Substituting the high 1850–1870 \(\rho = 0.34\) into the 1900–1920 cohort’s structural equations (while keeping that cohort’s inheritance parameters) yields a counterfactual women’s rank-rank slope of 0.592, compared to the observed 0.233 — meaning women’s persistence would have been 154% higher had sorting remained at its mid-century level. Conversely, applying the low 1900–1920 \(\rho = 0.13\) to the 1850–1870 cohort reduces its counterfactual slope from 0.344 to 0.135, a 61% reduction.

Decomposition: Why Did Assortative Mating Fall?
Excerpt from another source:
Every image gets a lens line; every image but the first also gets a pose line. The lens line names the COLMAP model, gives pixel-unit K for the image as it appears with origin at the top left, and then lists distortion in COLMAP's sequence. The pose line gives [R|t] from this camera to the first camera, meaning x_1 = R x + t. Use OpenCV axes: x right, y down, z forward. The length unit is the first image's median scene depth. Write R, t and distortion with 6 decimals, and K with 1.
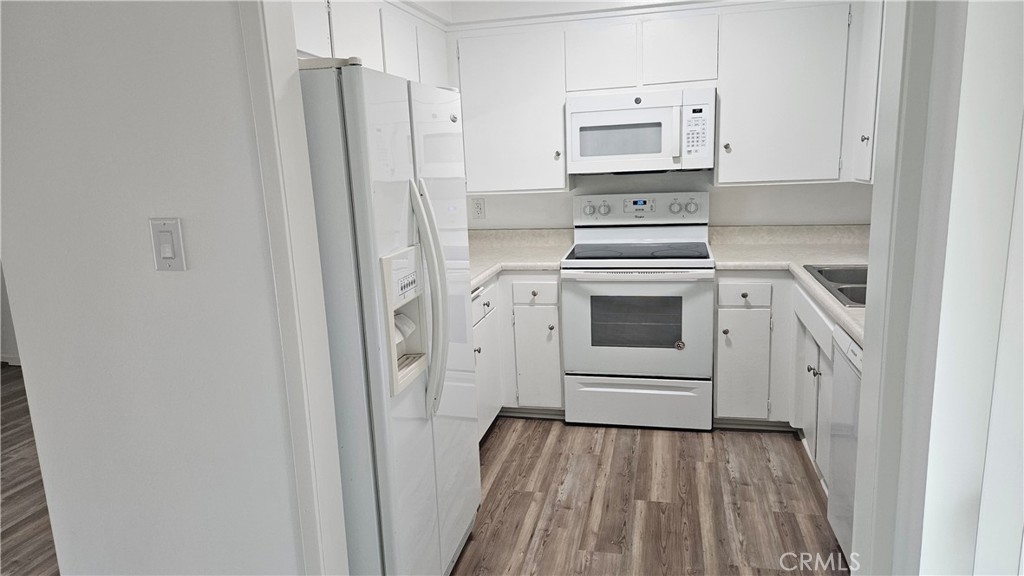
lens RADIAL K [[685.1, 0, 496.0], [0, 685.1, 297.2], [0, 0, 1]] dist [0.066763, -0.076399]
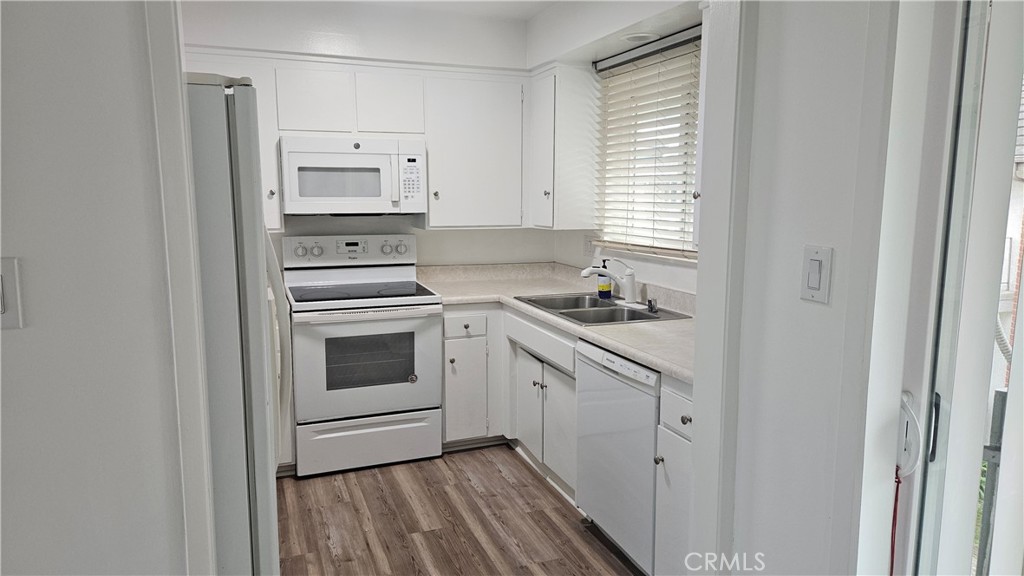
lens RADIAL K [[685.5, 0, 517.9], [0, 685.5, 286.6], [0, 0, 1]] dist [0.075540, -0.072709]
pose [[0.816389, -0.035302, 0.576423, -0.202128], [0.081236, 0.995225, -0.054104, -0.000002], [-0.571761, 0.090996, 0.815359, 0.040187]]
The authors decompose the structural \(\rho\) using an IV-adapted law-of-total-covariance across demographic subgroups. For immigration (the most important factor):

  • Holding the share of immigrant-parent couples constant at early-cohort levels explains 52% of the decline in \(\rho\).
  • Holding constant the wealth score gap between immigrant and native families explains 36% of the decline.
  • Changes in within-group slopes contribute little.
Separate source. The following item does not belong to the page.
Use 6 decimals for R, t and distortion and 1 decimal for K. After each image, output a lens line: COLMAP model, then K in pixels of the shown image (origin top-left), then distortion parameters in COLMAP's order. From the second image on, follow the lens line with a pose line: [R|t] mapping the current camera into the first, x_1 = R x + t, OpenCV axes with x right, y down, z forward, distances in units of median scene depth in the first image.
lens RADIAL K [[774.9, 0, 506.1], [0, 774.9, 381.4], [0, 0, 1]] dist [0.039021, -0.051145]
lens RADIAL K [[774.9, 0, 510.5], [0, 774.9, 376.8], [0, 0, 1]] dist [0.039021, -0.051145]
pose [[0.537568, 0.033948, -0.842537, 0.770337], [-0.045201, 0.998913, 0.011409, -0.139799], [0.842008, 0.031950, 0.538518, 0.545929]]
Internal migration and urbanization explain essentially none of the aggregate decline — all subgroups (rural/urban, stayer/migrant) experienced similar parallel declines in sorting, suggesting no group-specific mechanism there.
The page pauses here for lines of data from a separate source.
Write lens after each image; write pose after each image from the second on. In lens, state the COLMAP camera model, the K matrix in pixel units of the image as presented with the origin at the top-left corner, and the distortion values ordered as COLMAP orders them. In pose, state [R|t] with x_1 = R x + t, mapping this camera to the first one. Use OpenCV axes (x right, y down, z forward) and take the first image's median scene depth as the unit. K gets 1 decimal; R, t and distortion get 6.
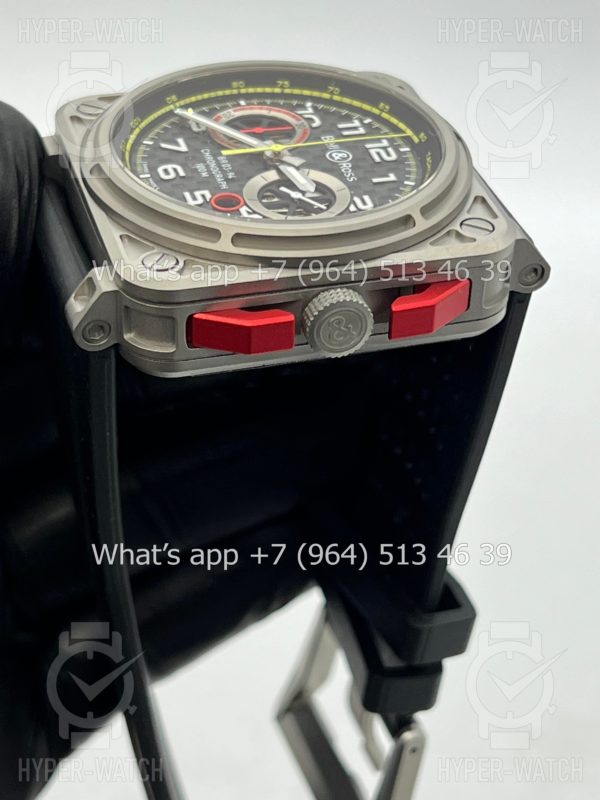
lens RADIAL K [[1873.9, 0, 299.9], [0, 1873.9, 400.3], [0, 0, 1]] dist [0.211274, 0.000000]
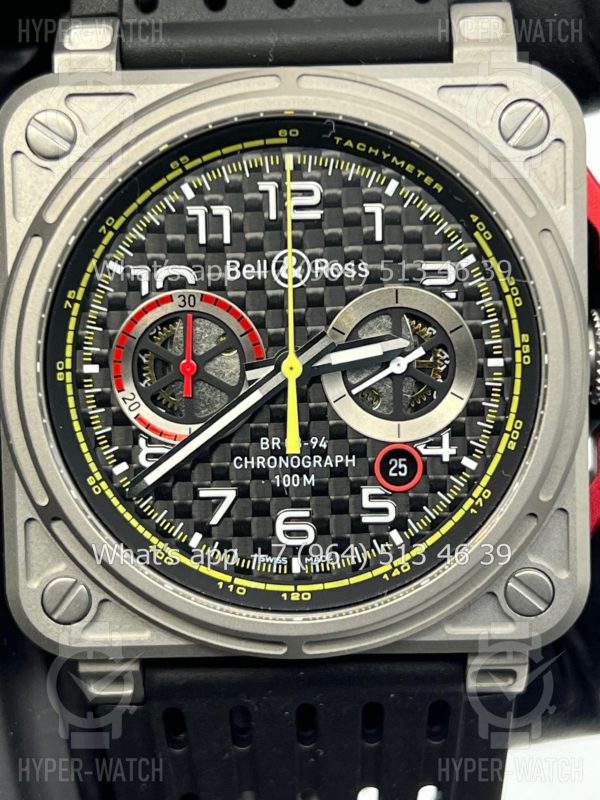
lens RADIAL K [[1873.9, 0, 297.2], [0, 1873.9, 394.3], [0, 0, 1]] dist [0.211274, 0.000000]
pose [[0.259432, -0.957726, -0.124321, 0.061351], [0.584086, 0.053080, 0.809954, -0.664488], [-0.769115, -0.282742, 0.573165, 0.614688]]
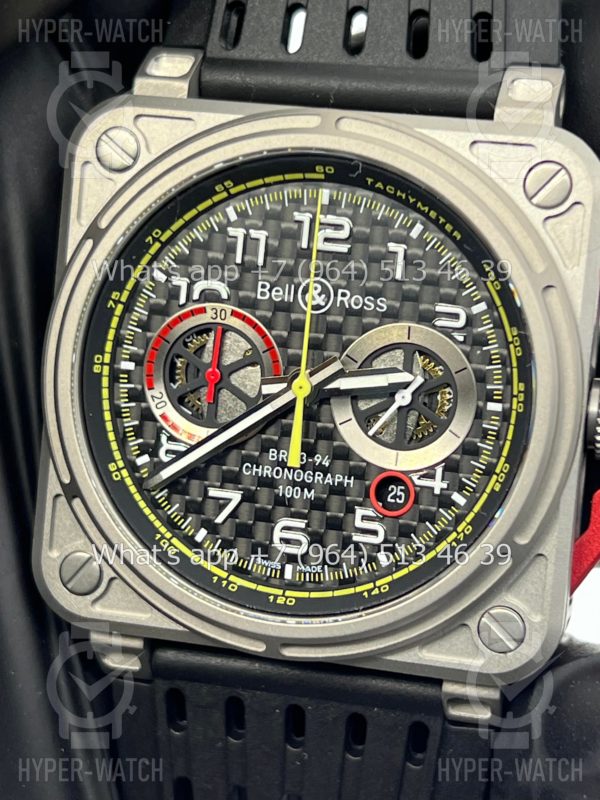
lens RADIAL K [[1873.9, 0, 298.9], [0, 1873.9, 403.8], [0, 0, 1]] dist [0.211274, 0.000000]
pose [[0.353669, -0.920343, -0.166997, 0.099540], [0.716982, 0.152080, 0.680301, -0.612558], [-0.600713, -0.360335, 0.713655, 0.491188]]
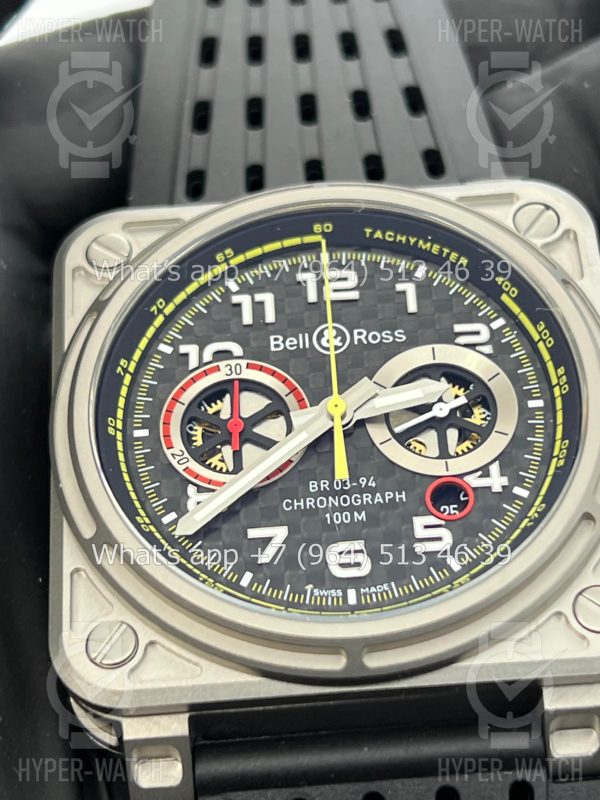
lens RADIAL K [[1873.9, 0, 287.6], [0, 1873.9, 390.9], [0, 0, 1]] dist [0.211274, 0.000000]
pose [[0.222270, -0.854616, 0.469284, -0.327627], [0.613892, 0.496606, 0.613611, -0.560807], [-0.757451, 0.151702, 0.635023, 0.579919]]
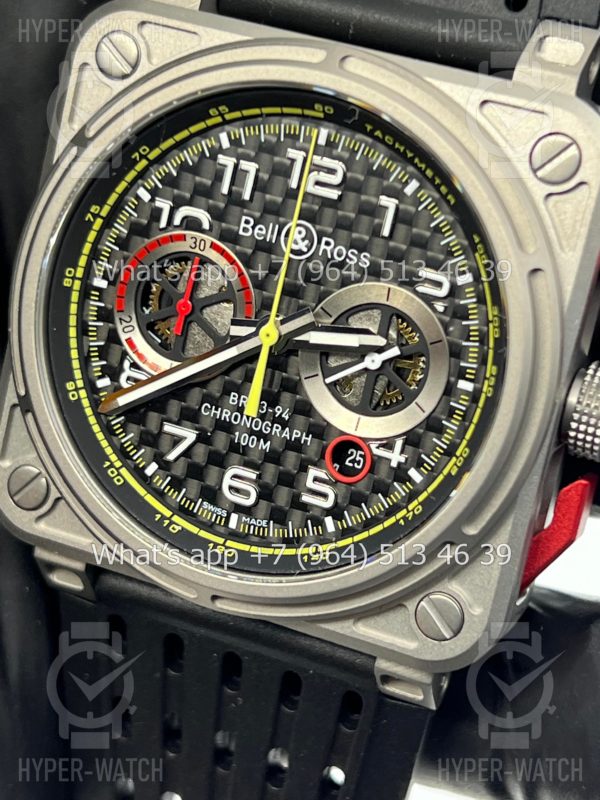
lens RADIAL K [[1873.9, 0, 296.2], [0, 1873.9, 401.3], [0, 0, 1]] dist [0.211274, 0.000000]
pose [[0.459400, -0.842950, -0.279979, 0.159696], [0.751516, 0.200853, 0.628396, -0.541774], [-0.473472, -0.499093, 0.725762, 0.493701]]
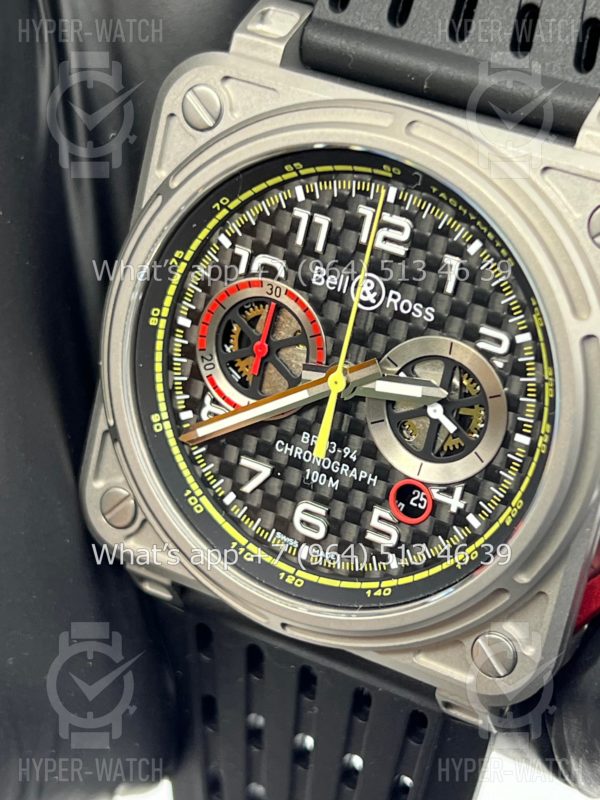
lens RADIAL K [[1873.9, 0, 291.3], [0, 1873.9, 402.1], [0, 0, 1]] dist [0.211274, 0.000000]
pose [[0.439653, -0.806921, -0.394442, 0.251001], [0.813473, 0.171575, 0.555720, -0.535878], [-0.380746, -0.565191, 0.731841, 0.484738]]
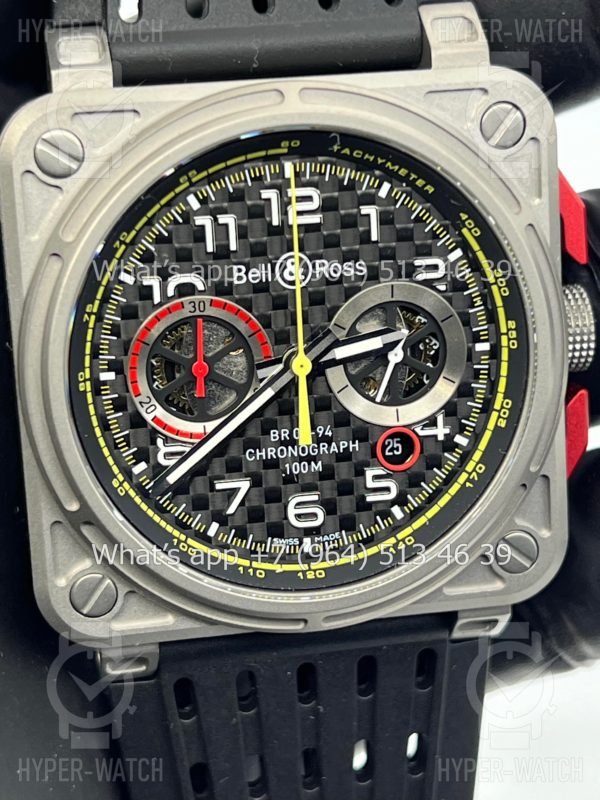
lens RADIAL K [[1873.9, 0, 297.0], [0, 1873.9, 402.3], [0, 0, 1]] dist [0.211274, 0.000000]
pose [[0.231657, -0.957109, -0.174006, 0.095992], [0.422050, -0.062276, 0.904431, -0.767094], [-0.876475, -0.282957, 0.389521, 0.721075]]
Relation to the Literature

The paper engages a large literature on intergenerational mobility and assortative mating. A few key points of engagement:

  • Olivetti & Paserman (2015) use given-name pseudo-links to estimate women’s mobility; the current paper provides direct links via birth surnames, avoiding selection biases inherent to pseudo-linking.
  • Buckles et al. (2023) use genealogist-constructed family trees nationally; they find rising father-father-in-law correlations (0.63–0.75), which this paper reconciles by showing this proxy does not track the structural \(\rho\).
  • Bailey & Lin (2024) use Ohio birth/death/marriage records (LIFE-M); they find similar rank-rank mobility levels to this paper for overlapping cohorts.
  • Ward (2023) is followed methodologically for the IV correction of measurement error in father’s status; the paper finds higher persistence than much earlier historical work precisely because of this correction.
  • Espín-Sánchez, Ferrie & Vickers (2023) supply the structural model; this paper applies it empirically at scale to a new historical setting.
  • The finding that U.S. mobility did not monotonically decline reinforces Ward (2023) and challenges simpler narratives.

Conclusion

The paper’s central message is that the marriage market — not the labor market — was the primary channel of women’s intergenerational economic mobility in 19th-century America. The structural model is the key methodological contribution: it disentangles the unobservable spousal correlation (\(\rho\)) from the observable father-father-in-law correlation by embedding both in a common inheritance framework, and uses the ratio \(\rho = (b^h_{fl})^2 / b^f_{fl}\) as the estimating equation. Immigration — through both the growing share of immigrant-parent families and the narrowing wealth gap between immigrant and native families — accounts for most of the measured decline in assortative mating, and thus most of the measured improvement in women’s mobility, well before broad female labor force participation began.